Jonah Schulhofer-Wohl talks about his latest book, Quagmire in Civil War, with Marc Lynch on this week’s podcast. His book explains he explains how quagmire can emerge from domestic-international interactions and strategic choices and draws upon field research on Lebanon’s sixteen-year civil war, structured comparisons with civil wars in Chad and Yemen, and rigorous statistical analyses of all civil wars worldwide fought between 1944 and 2006.
Schulhofer-Wohl explains, “I was very interested in digging into an idea of how it was that the groups that are fighting in civil wars can become trapped in a war…There are some wars in which it looks like for whatever reason the armed groups that are fighting in them are unable to win the war. They’re unable to negotiate to make a settlement and the war just drags on. But there’s something about that that’s different from just a war that lasts for a very long time.”
He goes on to say, “The book makes the point that we kind of have a default view of entrapment and civil war that it’s based on underlying characteristics of a country or a war. So the Obama administration, for example, had a view that current conflicts in the Middle East are just incredibly complicated…And these are conflicts the United States shouldn’t get involved in because they’re going to be overly complicated and then they’re going to be something that will entrap everyone. And by taking this strategic decision making perspective, the book actually outlines an argument that’s the opposite of that, which is to say it’s based on the choices that are being made by the foreign states, by the armed groups fighting the war. And it’s these choices that lead to quagmire—not anything particular about the nature of the country or the kind of war that’s being fought.”
“I’m also trying to outline an argument for quagmire that’s different from what you might hear normally about foreign interference and civil wars, which is that a country is trapped in conflict because that’s what the foreign backers want. You’ll hear some people argue that what regional powers in the Middle East want is just to keep Libya in a permanent state of warfare or to keep Yemen in a permanent state of warfare to keep Syria like that…And what I’m saying is that that’s one possibility…But I also want to understand, is it possible that through taking rational decisions based on their self-interests—that don’t have to do with wanting to keep a country in a state of conflict—it might nevertheless end up that way,” said Schulhofer-Wohl.
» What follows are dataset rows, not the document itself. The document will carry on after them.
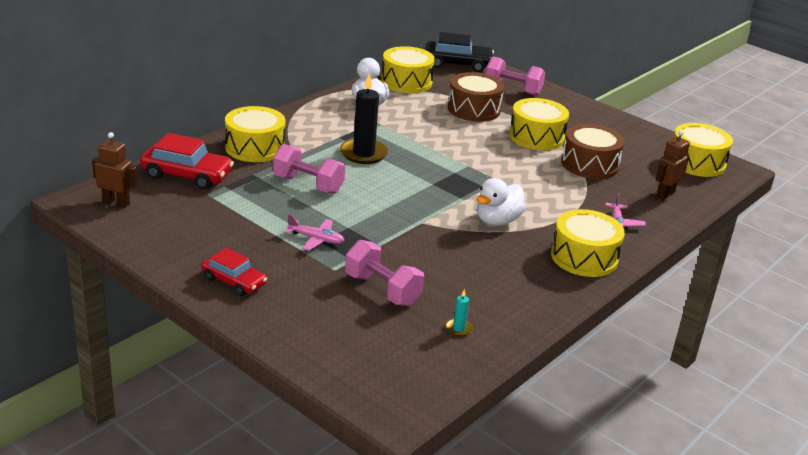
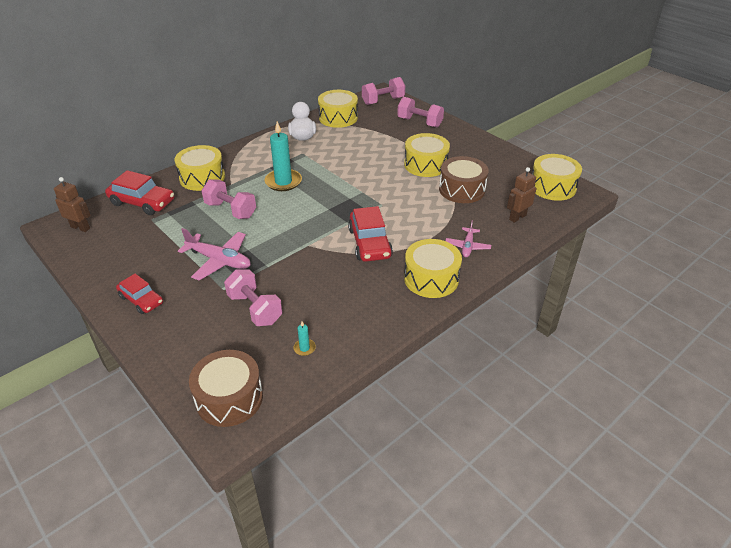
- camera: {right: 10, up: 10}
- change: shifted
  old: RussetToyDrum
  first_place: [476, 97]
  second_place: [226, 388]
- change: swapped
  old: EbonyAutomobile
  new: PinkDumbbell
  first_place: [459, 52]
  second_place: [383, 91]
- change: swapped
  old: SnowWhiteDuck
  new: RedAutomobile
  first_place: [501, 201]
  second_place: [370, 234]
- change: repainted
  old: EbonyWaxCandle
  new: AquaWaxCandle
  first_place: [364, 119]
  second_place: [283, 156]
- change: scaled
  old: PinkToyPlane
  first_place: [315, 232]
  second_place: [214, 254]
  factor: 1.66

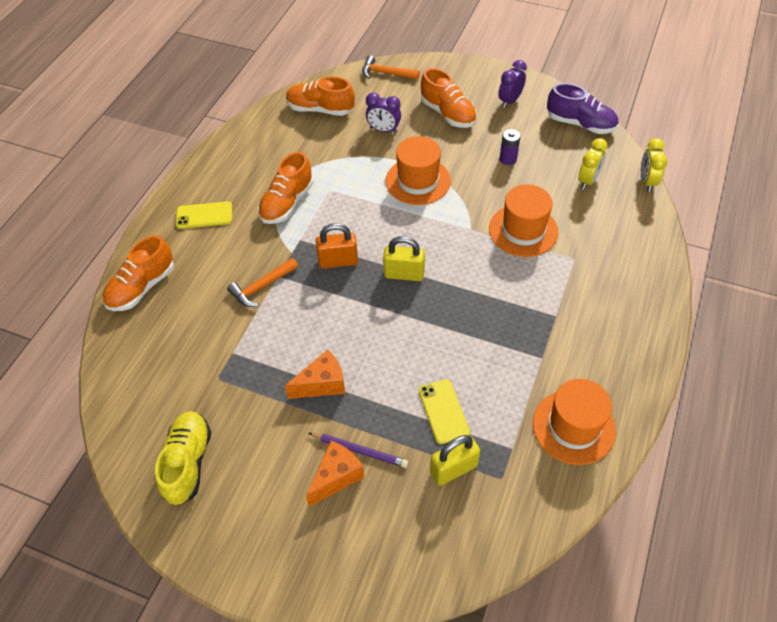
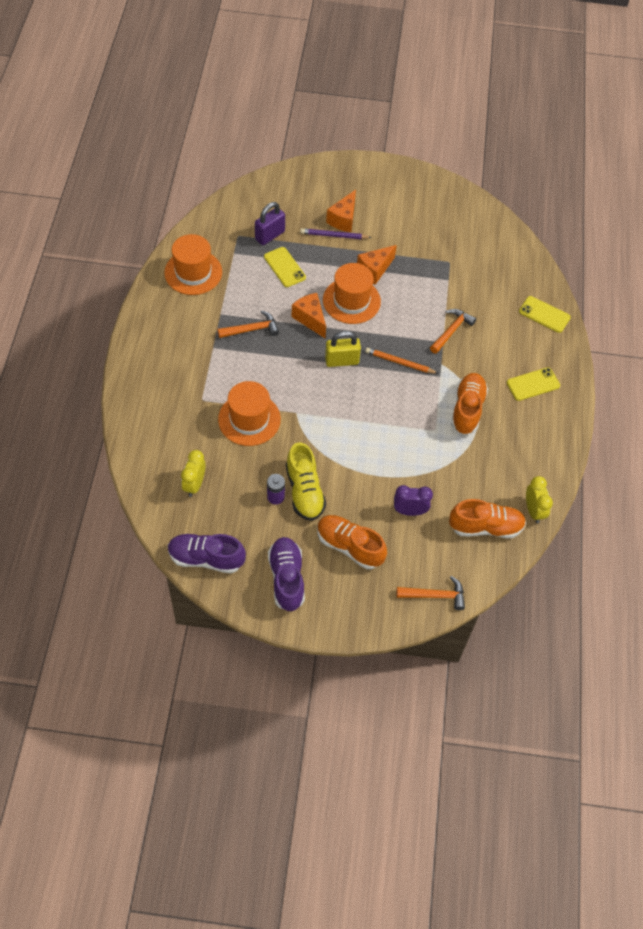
- camera: {right: 160, up: 5}
- change: new
  new: OrangeClawHammer
  second_place: [248, 324]
- change: new
  new: OrangePieceOfCheese
  second_place: [309, 315]
- change: shifted
  old: BrightYellowSneaker
  first_place: [183, 458]
  second_place: [306, 481]
- change: shifted
  old: OrangeTallHat
  first_place: [418, 170]
  second_place: [352, 293]
- change: shifted
  old: BrightYellowBedsideClock
  first_place: [654, 165]
  second_place: [539, 499]
- change: swapped
  old: OrangeSneaker
  new: BrightYellowPhone
  first_place: [138, 273]
  second_place: [545, 314]
- change: swapped
  old: OrangePadlock
  new: OrangePencil
  first_place: [337, 246]
  second_place: [402, 361]
- change: swapped
  old: PurpleBedsideClock
  new: PurpleSneaker
  first_place: [512, 84]
  second_place: [286, 574]
- change: repainted
  old: BrightYellowPadlock
  new: PurplePadlock
  first_place: [455, 460]
  second_place: [270, 223]

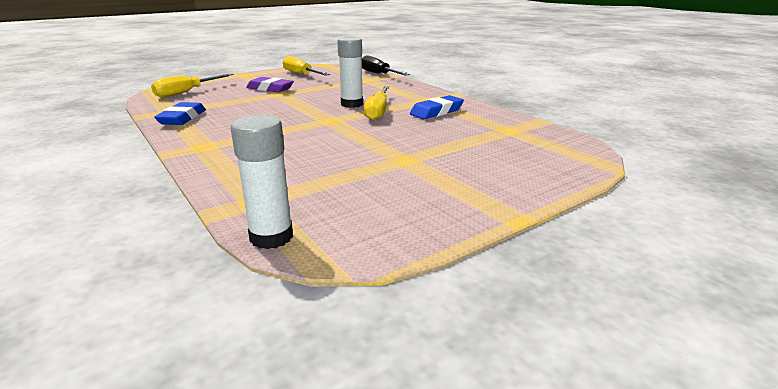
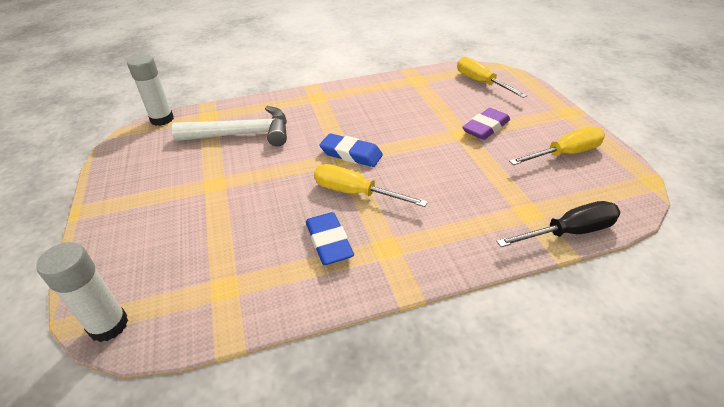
- camera: {right: 110, up: 15}
- change: new
  new: SnowWhiteClawHammer
  second_place: [229, 126]
- change: shifted
  old: BlueGumEraser
  first_place: [180, 113]
  second_place: [351, 150]
- change: shifted
  old: SnowWhiteGlueStick
  first_place: [350, 72]
  second_place: [82, 292]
Jonah Schulhofer-Wohl is Assistant Professor of Political Science at Leiden University. His research agenda, on the conduct of civil wars, includes an empirical focus on the Middle East, but addresses questions about civil wars as a general matter, and draws on comparisons across diverse countries. Before joining the faculty at Leiden, Schulhofer-Wohl taught at the University of Virginia and as a visiting assistant professor at Harvard University’s John F. Kennedy School of Government. He received his Ph.D. from Yale University.